Once your custom router has finished training, you can use it to route your prompts.

from notdiamond import NotDiamond

import weave

weave.init("notdiamond-quickstart")

llm_configs = [
"anthropic/claude-3-5-sonnet-20240620",
"openai/gpt-4o-2024-05-13",
"google/gemini-1.5-pro-latest",
"openai/gpt-4-turbo-2024-04-09",
"anthropic/claude-3-opus-20240229",
]
client = NotDiamond(api_key=api_key, llm_configs=llm_configs)

new_prompt = (
"""
You are a helpful coding assistant. Using the provided function signature, write the implementation for the function
in Python. Write only the function. Do not include any other text.

from typing import List


def has_close_elements(numbers: List[float], threshold: float) -> bool:
"""
""" Check if in given list of numbers, are any two numbers closer to each other than
given threshold.
>>> has_close_elements([1.0, 2.0, 3.0], 0.5)
False
>>> has_close_elements([1.0, 2.8, 3.0, 4.0, 5.0, 2.0], 0.3)
True
"""
"""
"""
)
session_id, routing_target_model = client.model_select(
messages=[{"role": "user", "content": new_prompt}],
preference_id=preference_id,
)

print(f"Session ID: {session_id}")
print(f"Target Model: {routing_target_model}")

This example also used Not Diamond's compatibility with Weave auto-tracing.
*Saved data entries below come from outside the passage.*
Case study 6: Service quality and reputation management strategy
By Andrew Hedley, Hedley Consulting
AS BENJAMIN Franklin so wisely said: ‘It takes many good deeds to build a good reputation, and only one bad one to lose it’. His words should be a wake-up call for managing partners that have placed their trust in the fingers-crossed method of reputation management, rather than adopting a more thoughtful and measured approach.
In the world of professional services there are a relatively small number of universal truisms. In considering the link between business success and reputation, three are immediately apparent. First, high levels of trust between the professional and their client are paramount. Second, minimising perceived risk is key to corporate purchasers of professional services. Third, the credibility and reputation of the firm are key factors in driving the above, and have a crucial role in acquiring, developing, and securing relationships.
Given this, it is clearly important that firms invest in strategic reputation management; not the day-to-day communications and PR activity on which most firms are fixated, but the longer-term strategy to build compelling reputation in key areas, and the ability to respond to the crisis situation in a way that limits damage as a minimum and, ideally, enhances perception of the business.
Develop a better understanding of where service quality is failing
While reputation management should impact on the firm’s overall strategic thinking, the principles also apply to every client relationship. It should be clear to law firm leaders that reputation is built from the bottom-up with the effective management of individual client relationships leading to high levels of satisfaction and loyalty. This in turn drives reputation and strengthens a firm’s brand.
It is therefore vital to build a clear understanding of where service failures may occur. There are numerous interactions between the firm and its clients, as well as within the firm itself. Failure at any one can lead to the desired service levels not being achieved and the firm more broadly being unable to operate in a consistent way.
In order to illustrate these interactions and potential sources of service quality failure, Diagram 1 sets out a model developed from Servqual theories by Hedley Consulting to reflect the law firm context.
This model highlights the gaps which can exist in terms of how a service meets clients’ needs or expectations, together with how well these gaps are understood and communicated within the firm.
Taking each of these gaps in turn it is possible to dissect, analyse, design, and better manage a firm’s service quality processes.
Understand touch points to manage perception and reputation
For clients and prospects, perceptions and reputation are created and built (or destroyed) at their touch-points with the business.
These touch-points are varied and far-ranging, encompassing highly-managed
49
You can see the results in the Weave UI.

Weave UI for custom routing

Evaluating your custom router

Once you have trained your custom router, you can evaluate either its

  • in-sample performance by submitting the training prompts, or
  • out-of-sample performance by submitting new or held-out prompts

Below, we submit the test set to the custom router to evaluate its performance.
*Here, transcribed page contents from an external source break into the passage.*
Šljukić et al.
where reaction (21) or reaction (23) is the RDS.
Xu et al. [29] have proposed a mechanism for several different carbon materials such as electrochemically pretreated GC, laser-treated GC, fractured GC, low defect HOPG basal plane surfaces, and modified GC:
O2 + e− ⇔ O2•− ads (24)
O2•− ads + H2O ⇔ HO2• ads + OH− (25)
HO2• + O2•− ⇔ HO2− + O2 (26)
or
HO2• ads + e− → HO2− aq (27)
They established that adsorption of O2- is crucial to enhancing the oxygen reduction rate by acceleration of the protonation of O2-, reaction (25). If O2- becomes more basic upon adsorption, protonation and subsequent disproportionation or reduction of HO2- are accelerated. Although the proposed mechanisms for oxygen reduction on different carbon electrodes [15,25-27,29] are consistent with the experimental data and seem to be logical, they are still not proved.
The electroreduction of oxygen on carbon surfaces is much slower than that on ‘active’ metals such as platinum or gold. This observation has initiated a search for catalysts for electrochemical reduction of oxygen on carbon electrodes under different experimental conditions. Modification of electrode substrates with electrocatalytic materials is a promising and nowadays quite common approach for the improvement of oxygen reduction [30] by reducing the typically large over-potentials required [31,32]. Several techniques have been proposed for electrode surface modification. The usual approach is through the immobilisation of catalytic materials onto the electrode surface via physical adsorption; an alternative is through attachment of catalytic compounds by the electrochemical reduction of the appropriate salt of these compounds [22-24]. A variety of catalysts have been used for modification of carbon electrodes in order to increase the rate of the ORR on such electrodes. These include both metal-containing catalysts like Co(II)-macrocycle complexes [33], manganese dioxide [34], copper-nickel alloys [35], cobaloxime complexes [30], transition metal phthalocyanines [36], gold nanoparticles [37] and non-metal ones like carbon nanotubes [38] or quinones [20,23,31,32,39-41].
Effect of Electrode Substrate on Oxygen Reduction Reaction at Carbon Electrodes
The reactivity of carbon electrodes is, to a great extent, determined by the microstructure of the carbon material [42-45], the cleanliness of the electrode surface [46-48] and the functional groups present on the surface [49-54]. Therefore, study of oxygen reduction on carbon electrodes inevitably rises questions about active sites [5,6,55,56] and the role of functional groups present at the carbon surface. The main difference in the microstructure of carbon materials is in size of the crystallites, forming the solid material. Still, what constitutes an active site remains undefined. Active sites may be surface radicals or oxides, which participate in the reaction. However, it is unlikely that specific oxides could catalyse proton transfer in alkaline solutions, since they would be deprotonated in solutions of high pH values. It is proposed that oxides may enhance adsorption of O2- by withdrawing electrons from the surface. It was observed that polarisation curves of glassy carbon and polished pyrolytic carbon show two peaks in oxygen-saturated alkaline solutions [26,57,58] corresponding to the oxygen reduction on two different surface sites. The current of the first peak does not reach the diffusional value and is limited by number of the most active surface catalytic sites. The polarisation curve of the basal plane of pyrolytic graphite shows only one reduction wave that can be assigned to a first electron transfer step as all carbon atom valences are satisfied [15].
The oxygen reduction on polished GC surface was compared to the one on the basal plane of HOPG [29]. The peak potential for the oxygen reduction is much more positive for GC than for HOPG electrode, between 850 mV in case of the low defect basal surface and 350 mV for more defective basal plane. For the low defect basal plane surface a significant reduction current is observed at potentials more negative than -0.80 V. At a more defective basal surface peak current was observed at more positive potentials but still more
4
from weave.integrations.notdiamond.custom_router import evaluate_router

eval_prompt_column = "prompt"
eval_response_column = "actual"

best_provider_model, nd_model = evaluate_router(
model_datasets=model_test,
prompt_column=eval_prompt_column,
response_column=eval_response_column,
api_key=api_key,
preference_id=preference_id,
)
@weave.op()
def is_correct(score: int, output: dict) -> dict:
# We hack score, since we already have model responses
return {"correct": score}


best_provider_eval = weave.Evaluation(
dataset=best_provider_model.model_results.to_dict(orient="records"),
scorers=[is_correct],
)
await best_provider_eval.evaluate(best_provider_model)

nd_eval = weave.Evaluation(
dataset=nd_model.model_results.to_dict(orient="records"), scorers=[is_correct]
)
await nd_eval.evaluate(nd_model)

In this instance, the Not Diamond "meta-model" routes prompts across several different models.

Training the custom router via Weave will also run evaluations and upload results to the Weave UI. Once the custom router process is completed, you can review the results in the Weave UI.

In the UI we see that the Not Diamond "meta-model" outperforms the best-performing model by routing prompts to other models with higher likelihood of answering the prompt accurately.